◆ WORK TO COMPLETE:
Your answer should hold all lines of the entries that include the word "блюдо".

Image comparison data:
━━━━

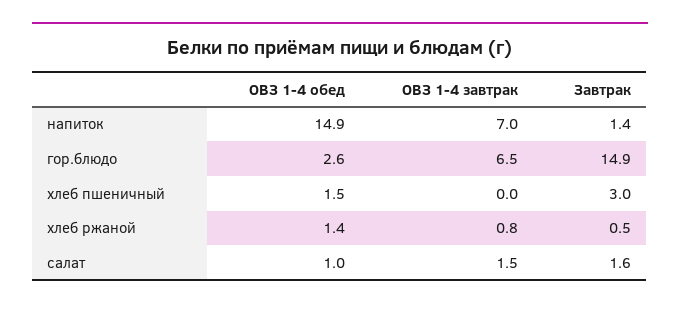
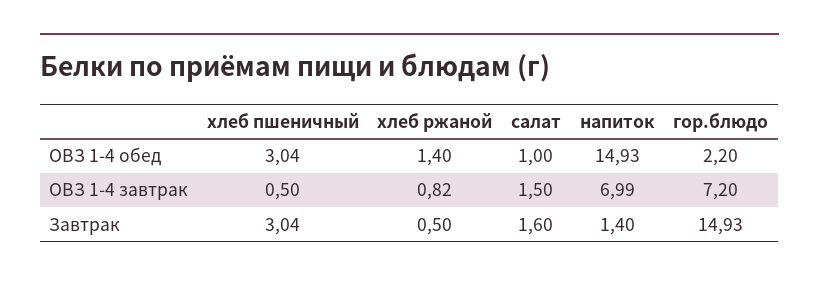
ОВЗ 1-4 обед, гор.блюдо: 2.6 -> 2.2
ОВЗ 1-4 завтрак, гор.блюдо: 6.5 -> 7.2
ОВЗ 1-4 обед, хлеб пшеничный: 1.5 -> 3.04
ОВЗ 1-4 завтрак, хлеб пшеничный: 0 -> 0.5

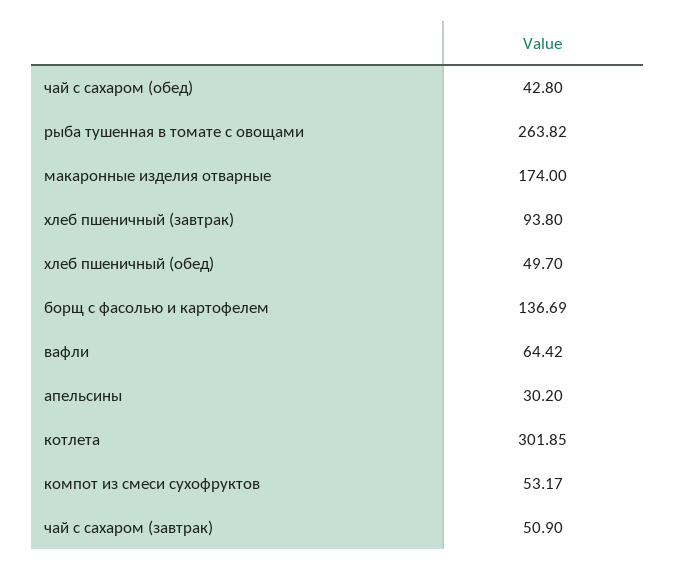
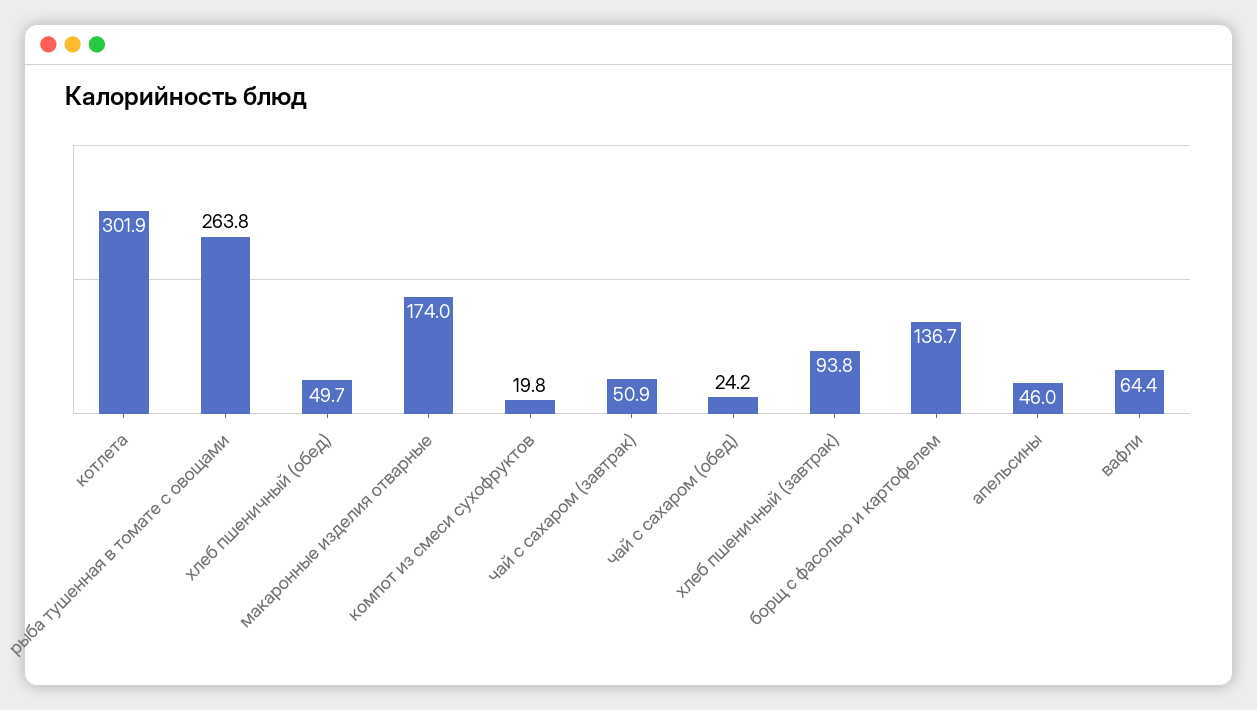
чай с сахаром (обед): 42.8 -> 24.2
апельсины: 30.2 -> 46
компот из смеси сухофруктов: 53.17 -> 19.8

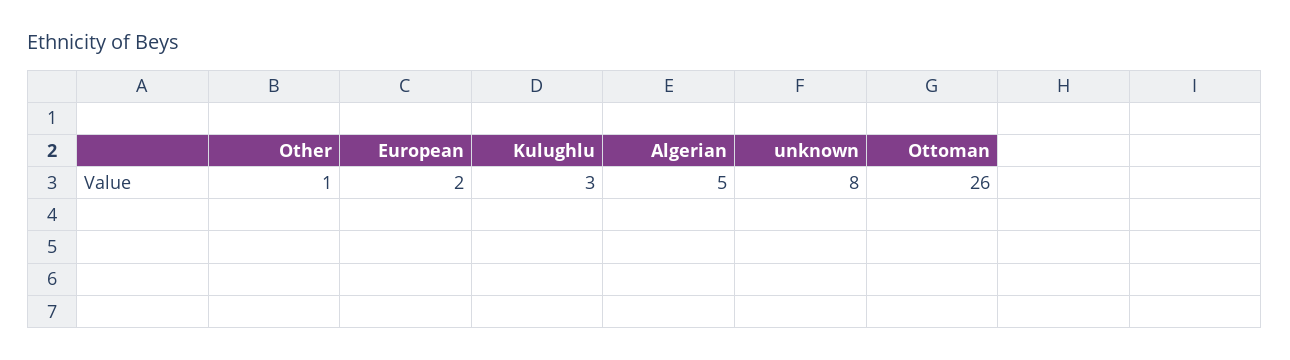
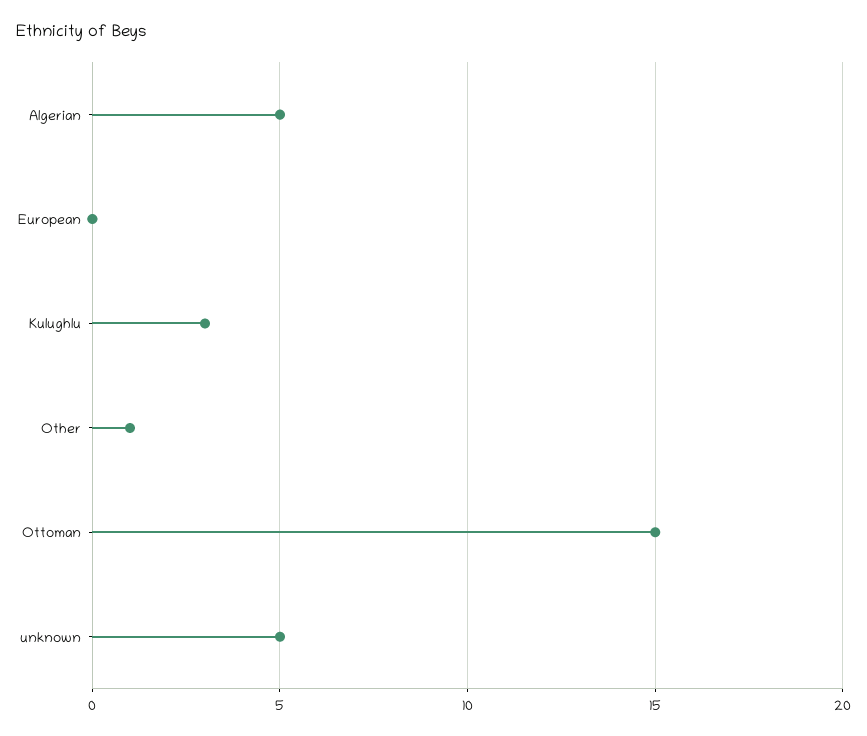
European: 2 -> 0
unknown: 8 -> 5
Ottoman: 26 -> 15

━━━━

◆ ANSWER SECTION:
ОВЗ 1-4 обед, гор.блюдо: 2.6 -> 2.2
ОВЗ 1-4 завтрак, гор.блюдо: 6.5 -> 7.2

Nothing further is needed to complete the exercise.